- [PASSAGE PROVIDED]:
▶

Buckley v. Knapp

Decision Date31 March 1871
Citation48 Mo. 152
PartiesELIZA P. BUCKLEY, Respondent, v. JOHN KNAPP et al., Appellants.
CourtMissouri Supreme Court

Appeal from St. Louis Circuit Court.

T. G. C. Davis, for appellants.

I. The deposition of John N. Edwards, proving that the defendants had nothing to do with the composition or publication of the alleged libel, and in fact knew nothing about it until after it appeared in the Republican, was proper evidence to rebut malice in fact, and also “to enable the jury to estimate the probable quantum of injury sustained.” (2 Stark. Sland. 78; Thornton v. Stephen, 2 Moody & R. 45-6; Richards v. Richards, id. 558.) And this evidence was proper in mitigation of damages under the justification. (Chalmers v. Shackell, 6 Carr. & P. 475; Morris v. Duane, 1 Binn. 90; Kennedy v. Gregory, id. 85; Coleman v. Southwick, 9 Johns. 46; Hotchkiss v. Lathrop, 1 Johns. 288; Root v. King, 7 Cow. 613, 632-3; Gillman v. Lowell, 8 Wend. 575; Parsons v. Harper, 16 Gratt. 76; Shank v. Case, 1 Ind. 170; Murphy v. Stout, id. 372; Swails v. Butcher, 2 Ind. 84; Shoulty v. Miller, 1 Ind. 544; Sloan v. Petrie, 15 Ill. 425; 16 Ill. 405; McAlister v. Tibley, 25 Me. 474; Sanders v. Johnson, 6 Blackf. 55.) It is not necessary to plead mitigating circumstances in mitigation of damages, under the code of Indiana (just like our own code), because evidence given under a plea of justification, but not fully proving the plea, will be considered in mitigation of the damages. (O'Connor v. O'Connor, 27 Ind. 70; Sweeny v. Nave et al., 22 Ind. 180; 1 B. Monr. 172; 18 B. Monr. 786; Tinsley v. Freeman, 50 Ill. 497.) A plea of justification, not fully sustained, does not aggravate the damage in an action for libel or slander in this State; and evidence given under such a plea mav reduce the damages to a nominal sum. The reason for pleading facts and circumstances in mitigation of damages in the courts of New York never prevailed in Indiana nor in this State; hence the decisions in Indiana, notwithstanding the provision of the New York code, was literally copied into that of Indiana, and it has been copied into our own code. (See O'Connor v. O'Connor, supra; Sweeney v. Nave et al., supra;Nelson v. Musgrave, 10 Mo. 649; also see Detroit Daily Post Co. et al. v. McArthur, 16 Mich. 451.)

◀

[Collected data entries]
▶

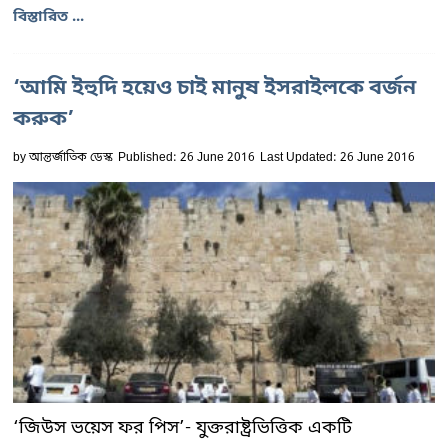
বিস্তারিত ...
‘আমি ইহুদি হয়েও চাই মানুষ ইসরাইলকে বর্জন
করুক’
by
আন্তর্জাতিক ডেস্ক
Published: 26 June 2016
Last Updated: 26 June 2016
‘জিউস ভয়েস ফর পিস’- যুক্তরাষ্ট্রভিত্তিক একটি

◀

- [BRIEF]:
From the case report above, extract the passage starting at "Buckley v. Knapp" and ending at "Louis Circuit Court.", copied word for word.

- [EXERCISE RESULT]:
Buckley v. Knapp

Decision Date31 March 1871
Citation48 Mo. 152
PartiesELIZA P. BUCKLEY, Respondent, v. JOHN KNAPP et al., Appellants.
CourtMissouri Supreme Court

Appeal from St. Louis Circuit Court.